### Written task a
In the forum thread below, write out the passage from "-   Australia, New" to "to do in USD.", swapping "currency hedge" for "foreign exchange hedge".

### Text section
----------
PPRuNe Forums

PPRuNe Forums (https://www.pprune.org/)
-   Australia, New Zealand & the Pacific (https://www.pprune.org/australia-new-zealand-pacific-90/)
-   -   Merged: Virgin Blue Share Price - how low can it go and for how long? (https://www.pprune.org/australia-new-zealand-pacific/334032-merged-virgin-blue-share-price-how-low-can-go-how-long.html)

im sparticus 25th Dec 2008 22:50

ongaurd, that would be true if all they did was buy the call, but to offset some of the cost of the call they sold a slightly lower striked put (collar), and are now marked to market ($200mil odd) on the put as it moved in the money.


the currency hedge cannot offset this as it is already offsetting the fact that the exchange rate is @ 60odd cents and they have alot of future spending to do in USD.

CAPISH!

im sparticus 25th Dec 2008 23:34

BG did say every $1 in the barrel costs 1 mil , so effectively 100mil has been gained

so if 100mil would have been gained had they not had sold the put and 200mil has been lost because they did does this mean their synthetic exposure is twice there requirements, what does this mean for their actual cost of fuel if fuel prices stay where they are or continue to head south??
----------
### Entries provided
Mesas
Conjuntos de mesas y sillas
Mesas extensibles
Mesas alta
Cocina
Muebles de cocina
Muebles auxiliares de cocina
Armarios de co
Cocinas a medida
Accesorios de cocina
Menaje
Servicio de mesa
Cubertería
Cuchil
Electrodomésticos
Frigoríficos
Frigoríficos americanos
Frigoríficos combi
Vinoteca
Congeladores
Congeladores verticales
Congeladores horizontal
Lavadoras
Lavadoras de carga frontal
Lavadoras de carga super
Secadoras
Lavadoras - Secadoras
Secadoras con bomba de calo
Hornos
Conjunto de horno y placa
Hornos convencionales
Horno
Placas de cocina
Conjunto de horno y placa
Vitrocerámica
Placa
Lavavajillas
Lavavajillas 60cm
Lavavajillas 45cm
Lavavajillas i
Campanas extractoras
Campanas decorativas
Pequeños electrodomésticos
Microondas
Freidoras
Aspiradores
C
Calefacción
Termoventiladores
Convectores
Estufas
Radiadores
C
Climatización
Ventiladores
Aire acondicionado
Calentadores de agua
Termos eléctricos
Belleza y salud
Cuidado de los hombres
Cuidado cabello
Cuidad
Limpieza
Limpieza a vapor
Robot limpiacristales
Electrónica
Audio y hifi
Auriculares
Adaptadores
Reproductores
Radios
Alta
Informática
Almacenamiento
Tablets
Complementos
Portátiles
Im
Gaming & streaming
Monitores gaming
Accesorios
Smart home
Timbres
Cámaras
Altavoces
----------
### Written task b
Copy every line of the records above word for word, from the first line to the last.

### Written solution a
-   Australia, New Zealand & the Pacific (https://www.pprune.org/australia-new-zealand-pacific-90/)
-   -   Merged: Virgin Blue Share Price - how low can it go and for how long? (https://www.pprune.org/australia-new-zealand-pacific/334032-merged-virgin-blue-share-price-how-low-can-go-how-long.html)

im sparticus 25th Dec 2008 22:50

ongaurd, that would be true if all they did was buy the call, but to offset some of the cost of the call they sold a slightly lower striked put (collar), and are now marked to market ($200mil odd) on the put as it moved in the money.


the foreign exchange hedge cannot offset this as it is already offsetting the fact that the exchange rate is @ 60odd cents and they have alot of future spending to do in USD.

### Written solution b
Mesas
Conjuntos de mesas y sillas
Mesas extensibles
Mesas alta
Cocina
Muebles de cocina
Muebles auxiliares de cocina
Armarios de co
Cocinas a medida
Accesorios de cocina
Menaje
Servicio de mesa
Cubertería
Cuchil
Electrodomésticos
Frigoríficos
Frigoríficos americanos
Frigoríficos combi
Vinoteca
Congeladores
Congeladores verticales
Congeladores horizontal
Lavadoras
Lavadoras de carga frontal
Lavadoras de carga super
Secadoras
Lavadoras - Secadoras
Secadoras con bomba de calo
Hornos
Conjunto de horno y placa
Hornos convencionales
Horno
Placas de cocina
Conjunto de horno y placa
Vitrocerámica
Placa
Lavavajillas
Lavavajillas 60cm
Lavavajillas 45cm
Lavavajillas i
Campanas extractoras
Campanas decorativas
Pequeños electrodomésticos
Microondas
Freidoras
Aspiradores
C
Calefacción
Termoventiladores
Convectores
Estufas
Radiadores
C
Climatización
Ventiladores
Aire acondicionado
Calentadores de agua
Termos eléctricos
Belleza y salud
Cuidado de los hombres
Cuidado cabello
Cuidad
Limpieza
Limpieza a vapor
Robot limpiacristales
Electrónica
Audio y hifi
Auriculares
Adaptadores
Reproductores
Radios
Alta
Informática
Almacenamiento
Tablets
Complementos
Portátiles
Im
Gaming & streaming
Monitores gaming
Accesorios
Smart home
Timbres
Cámaras
Altavoces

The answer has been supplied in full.